Here in coastal Virginia, strawberry season is wrapping up. Between dehydrating, freezing, eating fresh, and making jam, I picked over a hundred pounds of them this year. I am blessed to have several Pick-Your-Own Farms in the area, so I’ve sworn off grocery store strawberries. As many of you know, once you’ve tasted fresh picked, local berries, it’s difficult to justify paying for the tasteless, colorless grocery offerings. There are, however, several tips to ensure a successful trip to the strawberry fields. For those of you in New England and the Midwest, where strawberries are just coming into season, I offer this advice:
Talk to the farmer and ask what varieties of berries they have. Then, before you start picking, taste each kind. Just like a 'Golden Delicious' apple tastes very different from a 'Honey Crisp,' strawberries, too, will have their own texture and sweetness. Most people I’ve spoken to don’t realize this, and they blindly pick whatever berries are ripe. In our area, farmers tend to grow 'Sweet Charlies,' 'Chandlers,' 'Camarosas,' 'Albions,' and 'Festivals.' Some are firm, some are super sweet, some aren’t as sweet but still taste great … you can decide, based on taste and how you plan to use them, which you like best. And here’s the kicker:The same variety of berry grown on one farm will taste different than those grown on another farm.
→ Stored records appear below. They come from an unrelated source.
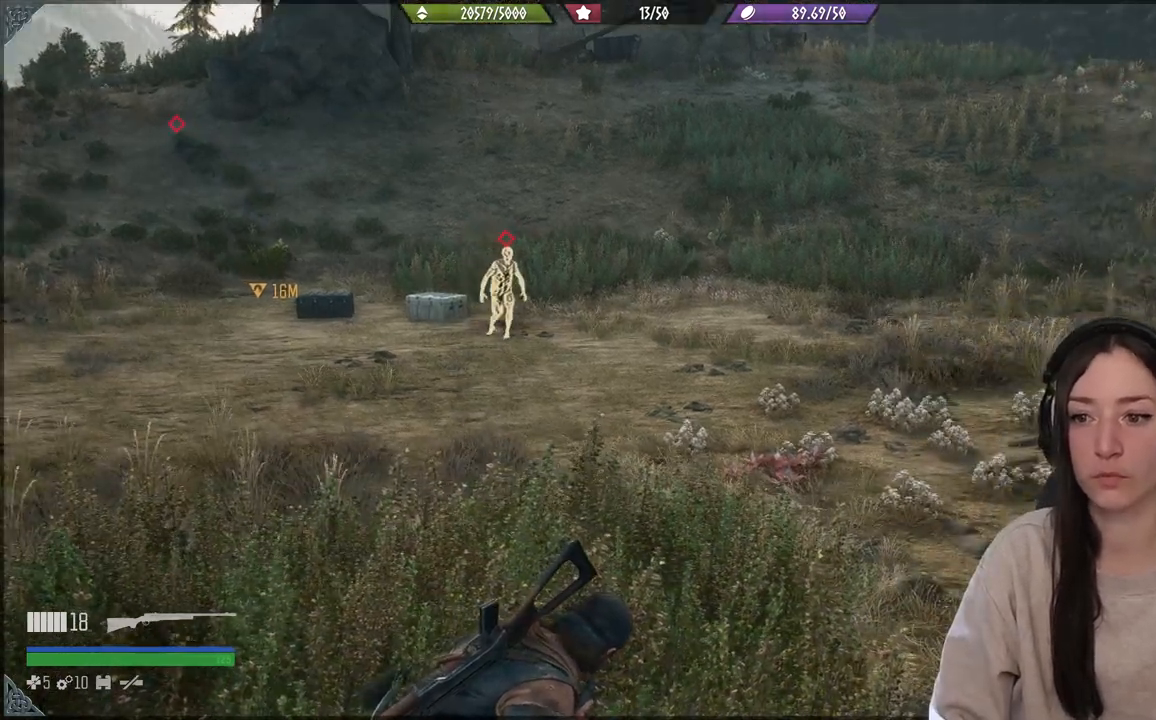
{"buttons": [], "left_stick": "center", "right_stick": "right", "events": [[350, "right_stick", "right"]]}
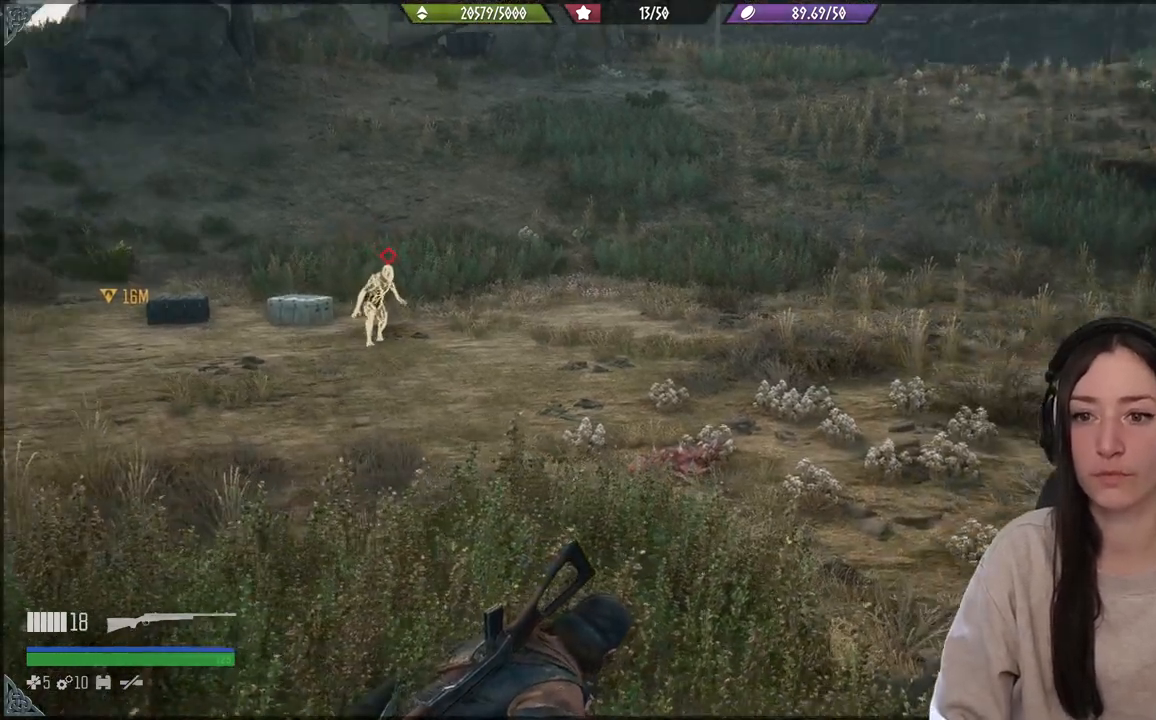
{"buttons": [], "left_stick": "center", "right_stick": "left", "events": [[50, "right_stick", "center"], [383, "right_stick", "left"]]}
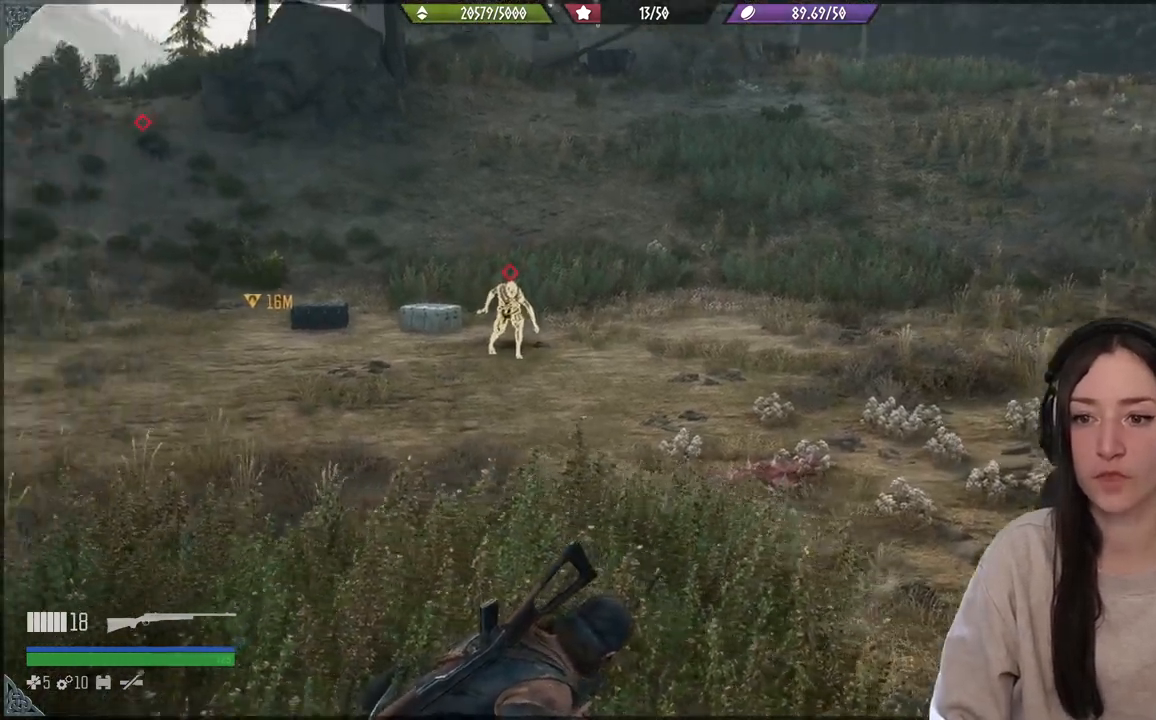
{"buttons": [], "left_stick": "center", "right_stick": "center", "events": [[167, "right_stick", "center"]]}
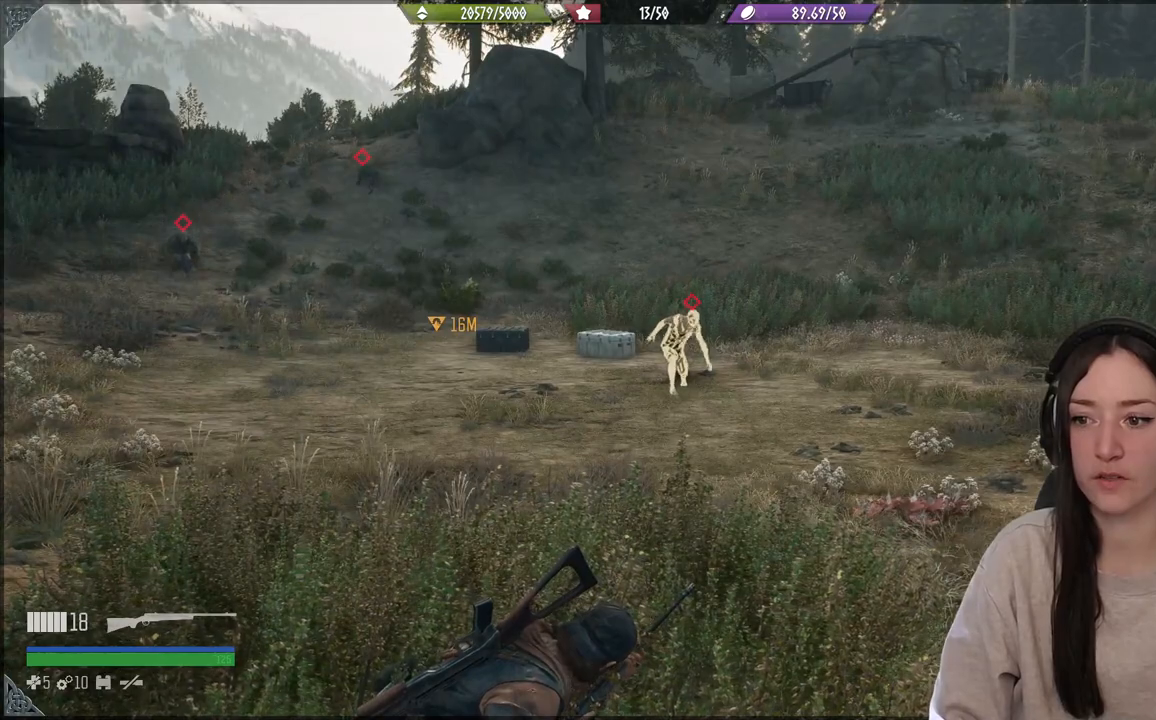
{"buttons": [], "left_stick": "center", "right_stick": "down-right", "events": [[283, "right_stick", "down-right"]]}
I love the 'Sweet Charlies' grown at one local farm, but not at another, where they had no taste at all (which is okay, because I love THAT farm’s 'Camarosas' best of all!) Don’t assume the busiest farm has the best berries. I was shocked to find that the ‘most popular’ field here was not only more expensive than all the rest, but their berries hardly had any taste whatsoever! If you’re lucky enough to have a choice, visit each farm and taste before you pick at each of them.
Berries ripened in sun will be sweeter, and those picked after a rain will taste washed out and won’t last as long once you get them home. To ensure the best berries, plan your picking based on the weather.
In most cases, the best picking will be at the far end of each row. Most people start at the nearest point and finish before they get to the end. However, if the farm you are picking at employs their own pickers, they may start at the far end and work towards the middle. In that case, I always plunk myself in the middle of the rows and usually find it’s easy picking! Also, regardless of the weather, I always try to wear boots when picking. This is because most fields here are clay and irrigation drainage is an issue. Obviously, the general population will avoid muddy rows, but not me. That’s where the best picking is because no one else has been there!
Don’t plan to pick your berries in buckets. To avoid smashed berries, use wide, shallow containers no more than 4 or 5 inches deep.Many farms will close early if they’ve been picked out or if weather is a concern. Call before you go, or check the farm’s Facebook page if they have one.
My kids knew when I’d gone picking while they were in school, because dessert that evening would be fresh berries with a special topping. Freshly made whipped cream is delicious, but I don’t usually have cream in the fridge and don’t believe in making ‘special trips’ to the store. Instead, I made do with what we had on hand and discovered that sour cream, and even Greek Yogurt, make a great topping for fresh berries. I mixed in a little vanilla and a small bit of brown sugar, and everyone raved. Adding some shredded coconut and slivered almonds knocked it out of the park. If the only strawberries you’ve eaten come in a plastic carton, do yourself a favor and seek out a field where you can pick your own. You’ll be glad you did!